En la segunda mitad del siglo XIX, cuatro poetas franceses —Charles Baudelaire (1821-1867), Paul Verlaine (1844-1896), Arthur Rimbaud (1854-1891) y Stéphane Mallarmé (1842-1898), establecen un antes y un después en la poesía europea durante la travesía hacia la modernidad que es el Simbolismo.
En Baudelaire alientan formas y motivos trasvasados desde las regiones más lúgubres del ser con presencia de lo satánico, estados mentales provocados por estupefacientes y las andanzas por los suburbios del vicio, pero también una nostalgia de la unidad eterna y una “sed insaciable de todo lo que está más allá”, los verdaderos paraísos de la ensoñación y el sueño nocturno, donde cohabitan lo natural y lo sobrenatural, mientras se adivina la existencia de un enigma, una señal fuera del tiempo, por detrás de la realidad y en lo más hondo del espíritu, que vendría a coincidir con una alquimia ontológica extendida a la ideología de la estética simbolista, en la cual las cosas no son sino símbolos de un universo superior, unitario e invisible, que sólo el poeta, transformado en vidente, como dirá Rimbaud, puede sacar a la luz.

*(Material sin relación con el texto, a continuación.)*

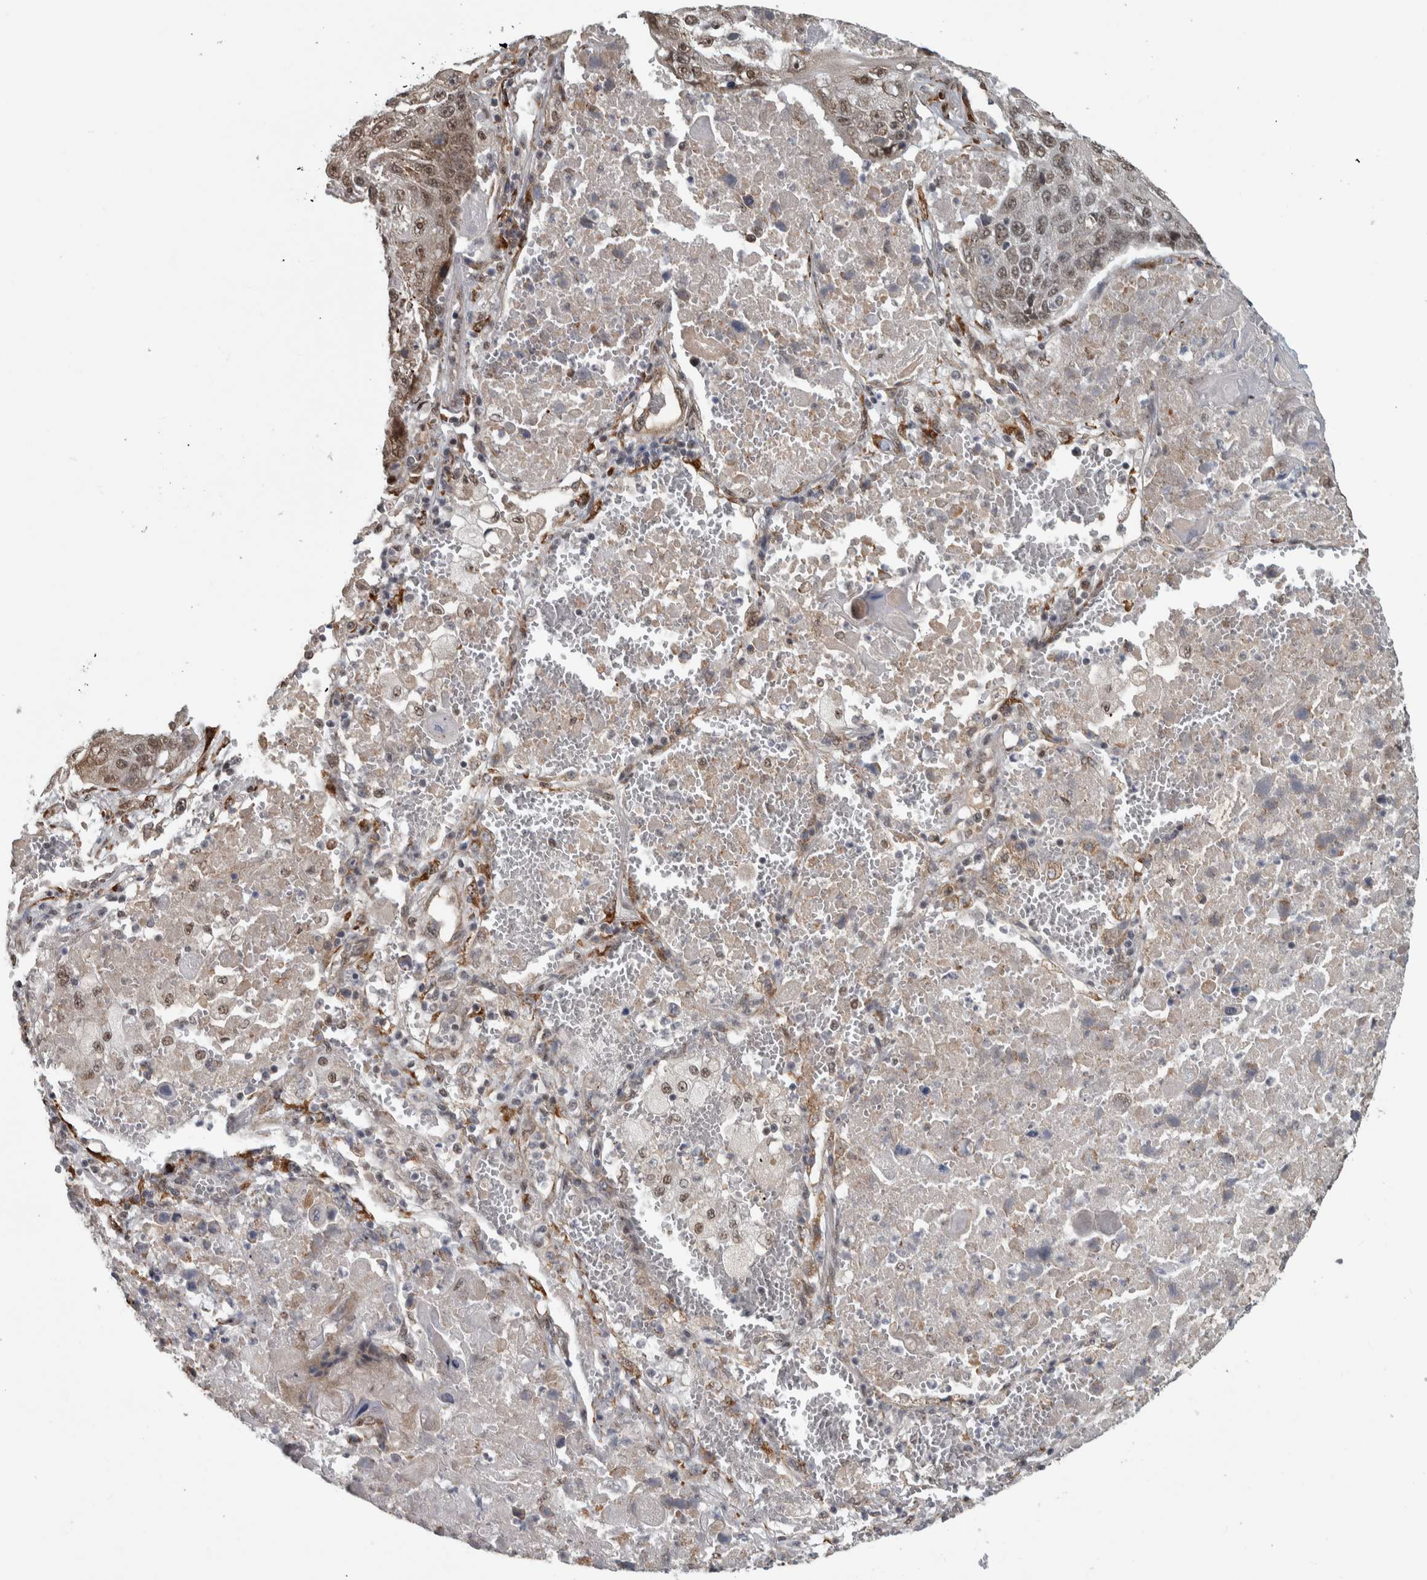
{"staining": {"intensity": "moderate", "quantity": "25%-75%", "location": "nuclear"}, "tissue": "lung cancer", "cell_type": "Tumor cells", "image_type": "cancer", "snomed": [{"axis": "morphology", "description": "Squamous cell carcinoma, NOS"}, {"axis": "topography", "description": "Lung"}], "caption": "Lung cancer stained with a brown dye reveals moderate nuclear positive staining in approximately 25%-75% of tumor cells.", "gene": "DDX42", "patient": {"sex": "male", "age": 61}}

La rígida y tenaz laboriosidad con que Baudelaire produce su poesía, la eficacia transformadora del lenguaje, invitan a una comparación con los desvelos requeridos por el Opus Magnum; una dolorosa alquimia, como en el poema “Alquimia del dolor”: Hermes desconocido que me asistes / y que siempre me intimidas, / tú me haces al igual de Midas, / el más triste de los alquimistas; o el satanismo (un Satán carente de significación cristiana, identificado con la percepción del tiempo que pasa), desplazándose paradójicamente hacia el polo opuesto, la perfección neoplatónica de la belleza ideal, según un esquema dualista que hace pensar en las concepciones maniqueas y gnósticas que el autor de Las flores del mal indagó en los iluminados del siglo XVIII, en Joseph de Maistre y en Swedenborg: ¡Gloria y alabanza a ti, Satán, en las alturas / del Cielo, donde tú reinas, y en las profundidades / del Infierno, donde, vencido, sueñas en silencio!.
La ambientación ocultista era real y nada novedosa tanto en la literatura como el arte; es más, llegaría a configurarse como una marca de temporada (larga temporada) y, en esencia, un arsenal retórico-simbólico, que es de lo que, se mire por donde se mire, estamos hablando; es decir, de un lenguaje: “Esa agudeza del pensamiento, ese entusiasmo de los sentidos y la mente, han tenido que parecer al hombre de todas las épocas el mejor de los bienes; por eso, sin tener en cuenta más que el placer inmediato y sin que le preocupe violar las leyes de su constitución, ha buscado en la ciencia física, en la farmacia, en las bebidas más groseras y en los perfumes más sutiles, bajo todos los climas y en todos los tiempos, la manera de huir, aunque sea por unas horas, de su habitáculo de fuego, y, como dice el autor de Lázaro: «de alcanzar el Paraíso de golpe». ¡Ay! los vicios del hombre, por muy llenos de horror que se los suponga, contienen la prueba (¡aunque sólo sea por su expansión infinita!) de su afición a lo infinito; sólo que es una afición que se equivoca de camino con frecuencia” (Los paraísos artificiales). Es una impronta iluminista; cuando la palabra encarna la unidad del cosmos y la palabra poética restituye la comunión del hombre con esa unidad en un acto de misterio sagrado. Los lenguajes de la poesía, la música y las artes plásticas se reencuentran con los propios del esoterismo en una concordancia de escrituras, imágenes, volúmenes y armonías hacia un mismo horizonte aparentemente metafísico.